TEXTO GERAL DA EXPOSIÇÃO POR ALEXANDRE SÁ
A alegria não é a prova dos nove( ou um arquipélago de singularidades )
... também é deste modo que o destino costuma comportar-se conosco, já está mesmo atrás de nós, já estendeu a mão para tocar-nos o ombro, e nós ainda vamos a murmurar, Acabou-se, não há mais que ver, é tudo igual - José Saramago
Ê bumba-iê-iê boi
Ano que vem, mês que foi
Ê bumba-iê-iê-iê
É a mesma dança, meu boi
Gilberto Gil e Torquato Neto
A alegria não é a prova dos nove é um projeto de ocupação da Casa França-Brasil com curadoria de Alexandre Sá, que não se inscreve como exposição coletiva, no sentido de uma construção ampliada com trabalhos diversos de modo a potencializar questões em comum. Trata-se, de revés, como explícito no subtítulo, de um arquipélago de pontos singulares, excêntricos, capazes de provocar, como indica o dicionário, a construção de um espaço-tempo onde as leis da física entram em colapso. Ou mais concretamente, de um conjunto de exposições individuais de artistas com poéticas díspares que atravessarão o barco do desejo de pensarem seus próprios trabalhos em relação à arquitetura da Casa França-Brasil a partir de um mote determinado: a frase já conhecida de Oswald de Andrade do Manifesto Antropófago, na qual a alegria surge como um sentimento capaz de provar operações elementares ou como prova inquestionável da relação, não necessariamente aditiva, entre eixos. Aqui para nós, a alegria não é passível de tal operação. Talvez ela nem mesmo possa caber em tamanha responsabilidade lógica.
Os tais 100 anos da Semana de Arte Moderna surgem apenas como névoa para que possamos pensar o Brasil, não necessariamente primitivo, mas profundo como um tropeço, como uma epifania, a partir de questões individuais que se colocarão nesse prédio e em sua (nossa) história. O desejo indiciário não é pensar o país estrito e dicotômico dentro de uma talvez já obsoleta cidade partida, mas discorrer em algum silêncio sobre aquele algo do país que ainda murmura, apesar de. Sem desconsiderar tantas histórias e narrativas que por aqui passaram, bem como seus bons fantasmas que talvez conosco, problematizem a velha tensão entre nós e os interesses internacionais.
Exatamente por isso, as ilhas desconhecidas do nosso arquipélago promoverão outras nuvens, sem nenhuma assertividade de precipitação, para que o público, de acordo com sua deambulação física e emocional, vá construindo suas teias de afeto, luto e regeneração.

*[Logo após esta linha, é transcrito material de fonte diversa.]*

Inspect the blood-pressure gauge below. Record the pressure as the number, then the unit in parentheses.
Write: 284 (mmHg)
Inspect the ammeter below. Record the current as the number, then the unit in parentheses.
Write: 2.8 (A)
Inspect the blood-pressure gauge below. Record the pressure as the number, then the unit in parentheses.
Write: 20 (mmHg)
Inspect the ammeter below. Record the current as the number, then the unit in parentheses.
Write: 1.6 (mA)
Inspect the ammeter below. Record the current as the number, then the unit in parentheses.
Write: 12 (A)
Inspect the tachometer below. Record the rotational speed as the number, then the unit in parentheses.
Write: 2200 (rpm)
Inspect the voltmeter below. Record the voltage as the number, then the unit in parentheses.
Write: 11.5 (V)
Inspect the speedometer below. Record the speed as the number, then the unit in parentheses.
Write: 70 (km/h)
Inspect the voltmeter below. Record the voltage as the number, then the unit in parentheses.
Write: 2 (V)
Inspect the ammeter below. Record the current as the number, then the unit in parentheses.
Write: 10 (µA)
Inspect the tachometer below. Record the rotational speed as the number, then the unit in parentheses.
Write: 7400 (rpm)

Exatamente por isso, uma das possíveis chaves que abrirão as portas quânticas que carregamos no peito, é um diálogo com a música Geleia Geral (em seu título emprestado de Décio Pignatari) de Torquato Neto e Gilberto Gil. Este último, buda nagô, precioso aniversariante em 2022 com seus 80 anos, assim como Caetano Veloso, Milton Nascimento e Paulinho da Viola, nos lembra que “A alegria é a prova dos nove. E a tristeza é teu porto seguro.”

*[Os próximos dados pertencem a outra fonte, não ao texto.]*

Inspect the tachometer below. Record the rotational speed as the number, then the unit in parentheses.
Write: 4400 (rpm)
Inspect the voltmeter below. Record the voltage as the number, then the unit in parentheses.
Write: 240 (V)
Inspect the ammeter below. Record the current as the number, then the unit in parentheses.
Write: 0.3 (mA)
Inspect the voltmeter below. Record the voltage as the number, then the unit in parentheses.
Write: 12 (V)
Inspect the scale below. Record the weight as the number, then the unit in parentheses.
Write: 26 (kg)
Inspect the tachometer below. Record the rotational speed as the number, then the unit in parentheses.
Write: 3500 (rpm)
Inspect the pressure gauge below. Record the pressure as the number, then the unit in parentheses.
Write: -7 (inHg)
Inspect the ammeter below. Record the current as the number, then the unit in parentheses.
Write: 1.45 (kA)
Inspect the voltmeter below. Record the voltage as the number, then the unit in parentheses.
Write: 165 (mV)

Para nós, aqui, ainda dentro do navio naufragado, talvez seja possível apostar em xeque mate soçobrando que, se a alegria não é a prova dos nove, a tristeza também não é mais o nosso porto seguro. A questão que evola-se é reconstruir alguma maturidade outra para que desconfiemos um pouco dos portos, das âncoras, dos reis, das nossas certezas e de nós mesmxs. Para que pensemos uma rota outra de navegação coletiva, conscientemente frágil da fragilidade que implica em sabermos que antropofagia é o norte fundamental para toda e qualquer relação que sobrevive em nós e que não merecer ser obrigatoriamente violenta. Marulho.